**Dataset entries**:
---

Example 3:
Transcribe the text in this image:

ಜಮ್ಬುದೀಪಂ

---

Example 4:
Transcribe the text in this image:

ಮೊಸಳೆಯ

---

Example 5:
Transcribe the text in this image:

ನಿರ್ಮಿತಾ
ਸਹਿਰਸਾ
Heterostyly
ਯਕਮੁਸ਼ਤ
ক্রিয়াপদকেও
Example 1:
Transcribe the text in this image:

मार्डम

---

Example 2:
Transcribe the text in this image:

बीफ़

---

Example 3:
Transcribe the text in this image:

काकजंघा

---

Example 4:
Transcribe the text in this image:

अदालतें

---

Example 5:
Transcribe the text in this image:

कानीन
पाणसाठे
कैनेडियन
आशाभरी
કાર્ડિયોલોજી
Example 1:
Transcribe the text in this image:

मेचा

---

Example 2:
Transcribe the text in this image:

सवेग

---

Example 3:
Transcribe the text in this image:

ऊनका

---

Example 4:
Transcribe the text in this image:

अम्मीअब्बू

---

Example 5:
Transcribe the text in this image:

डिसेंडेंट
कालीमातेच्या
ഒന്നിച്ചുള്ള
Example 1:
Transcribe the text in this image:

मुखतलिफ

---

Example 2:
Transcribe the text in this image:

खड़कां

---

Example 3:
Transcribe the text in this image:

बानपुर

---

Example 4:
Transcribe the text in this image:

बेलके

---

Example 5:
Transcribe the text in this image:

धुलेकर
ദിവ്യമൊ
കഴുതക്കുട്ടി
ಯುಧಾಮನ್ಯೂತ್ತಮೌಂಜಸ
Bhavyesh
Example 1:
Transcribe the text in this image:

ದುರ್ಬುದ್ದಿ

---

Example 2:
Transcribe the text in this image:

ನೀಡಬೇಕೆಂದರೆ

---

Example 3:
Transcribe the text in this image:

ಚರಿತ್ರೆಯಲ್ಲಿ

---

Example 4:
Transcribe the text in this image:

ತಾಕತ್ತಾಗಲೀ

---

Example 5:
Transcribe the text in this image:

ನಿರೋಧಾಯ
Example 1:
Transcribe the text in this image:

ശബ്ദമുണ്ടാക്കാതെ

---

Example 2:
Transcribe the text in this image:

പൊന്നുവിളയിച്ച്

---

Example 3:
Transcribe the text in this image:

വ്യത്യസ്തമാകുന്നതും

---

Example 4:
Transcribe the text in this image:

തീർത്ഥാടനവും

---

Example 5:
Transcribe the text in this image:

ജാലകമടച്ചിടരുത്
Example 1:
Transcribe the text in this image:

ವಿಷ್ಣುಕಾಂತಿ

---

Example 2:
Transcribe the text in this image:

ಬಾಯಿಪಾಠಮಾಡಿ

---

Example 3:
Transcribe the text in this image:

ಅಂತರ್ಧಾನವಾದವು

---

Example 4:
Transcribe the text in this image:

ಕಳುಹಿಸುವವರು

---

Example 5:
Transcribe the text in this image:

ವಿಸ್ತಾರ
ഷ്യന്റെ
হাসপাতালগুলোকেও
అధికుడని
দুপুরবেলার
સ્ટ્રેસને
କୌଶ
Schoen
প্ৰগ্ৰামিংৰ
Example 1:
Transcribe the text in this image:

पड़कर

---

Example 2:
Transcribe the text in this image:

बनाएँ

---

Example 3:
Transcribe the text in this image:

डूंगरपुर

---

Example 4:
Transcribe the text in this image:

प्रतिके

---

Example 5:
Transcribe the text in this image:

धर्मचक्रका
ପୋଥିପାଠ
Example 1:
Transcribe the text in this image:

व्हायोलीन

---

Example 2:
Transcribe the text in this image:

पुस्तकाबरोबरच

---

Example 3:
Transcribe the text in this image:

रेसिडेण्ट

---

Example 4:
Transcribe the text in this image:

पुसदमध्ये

**Exercise prompt**: Each line above is to be restated exactly as it stands.

**Answer space**:
---

Example 3:
Transcribe the text in this image:

ಜಮ್ಬುದೀಪಂ

---

Example 4:
Transcribe the text in this image:

ಮೊಸಳೆಯ

---

Example 5:
Transcribe the text in this image:

ನಿರ್ಮಿತಾ
ਸਹਿਰਸਾ
Heterostyly
ਯਕਮੁਸ਼ਤ
ক্রিয়াপদকেও
Example 1:
Transcribe the text in this image:

मार्डम

---

Example 2:
Transcribe the text in this image:

बीफ़

---

Example 3:
Transcribe the text in this image:

काकजंघा

---

Example 4:
Transcribe the text in this image:

अदालतें

---

Example 5:
Transcribe the text in this image:

कानीन
पाणसाठे
कैनेडियन
आशाभरी
કાર્ડિયોલોજી
Example 1:
Transcribe the text in this image:

मेचा

---

Example 2:
Transcribe the text in this image:

सवेग

---

Example 3:
Transcribe the text in this image:

ऊनका

---

Example 4:
Transcribe the text in this image:

अम्मीअब्बू

---

Example 5:
Transcribe the text in this image:

डिसेंडेंट
कालीमातेच्या
ഒന്നിച്ചുള്ള
Example 1:
Transcribe the text in this image:

मुखतलिफ

---

Example 2:
Transcribe the text in this image:

खड़कां

---

Example 3:
Transcribe the text in this image:

बानपुर

---

Example 4:
Transcribe the text in this image:

बेलके

---

Example 5:
Transcribe the text in this image:

धुलेकर
ദിവ്യമൊ
കഴുതക്കുട്ടി
ಯುಧಾಮನ್ಯೂತ್ತಮೌಂಜಸ
Bhavyesh
Example 1:
Transcribe the text in this image:

ದುರ್ಬುದ್ದಿ

---

Example 2:
Transcribe the text in this image:

ನೀಡಬೇಕೆಂದರೆ

---

Example 3:
Transcribe the text in this image:

ಚರಿತ್ರೆಯಲ್ಲಿ

---

Example 4:
Transcribe the text in this image:

ತಾಕತ್ತಾಗಲೀ

---

Example 5:
Transcribe the text in this image:

ನಿರೋಧಾಯ
Example 1:
Transcribe the text in this image:

ശബ്ദമുണ്ടാക്കാതെ

---

Example 2:
Transcribe the text in this image:

പൊന്നുവിളയിച്ച്

---

Example 3:
Transcribe the text in this image:

വ്യത്യസ്തമാകുന്നതും

---

Example 4:
Transcribe the text in this image:

തീർത്ഥാടനവും

---

Example 5:
Transcribe the text in this image:

ജാലകമടച്ചിടരുത്
Example 1:
Transcribe the text in this image:

ವಿಷ್ಣುಕಾಂತಿ

---

Example 2:
Transcribe the text in this image:

ಬಾಯಿಪಾಠಮಾಡಿ

---

Example 3:
Transcribe the text in this image:

ಅಂತರ್ಧಾನವಾದವು

---

Example 4:
Transcribe the text in this image:

ಕಳುಹಿಸುವವರು

---

Example 5:
Transcribe the text in this image:

ವಿಸ್ತಾರ
ഷ്യന്റെ
হাসপাতালগুলোকেও
అధికుడని
দুপুরবেলার
સ્ટ્રેસને
କୌଶ
Schoen
প্ৰগ্ৰামিংৰ
Example 1:
Transcribe the text in this image:

पड़कर

---

Example 2:
Transcribe the text in this image:

बनाएँ

---

Example 3:
Transcribe the text in this image:

डूंगरपुर

---

Example 4:
Transcribe the text in this image:

प्रतिके

---

Example 5:
Transcribe the text in this image:

धर्मचक्रका
ପୋଥିପାଠ
Example 1:
Transcribe the text in this image:

व्हायोलीन

---

Example 2:
Transcribe the text in this image:

पुस्तकाबरोबरच

---

Example 3:
Transcribe the text in this image:

रेसिडेण्ट

---

Example 4:
Transcribe the text in this image:

पुसदमध्ये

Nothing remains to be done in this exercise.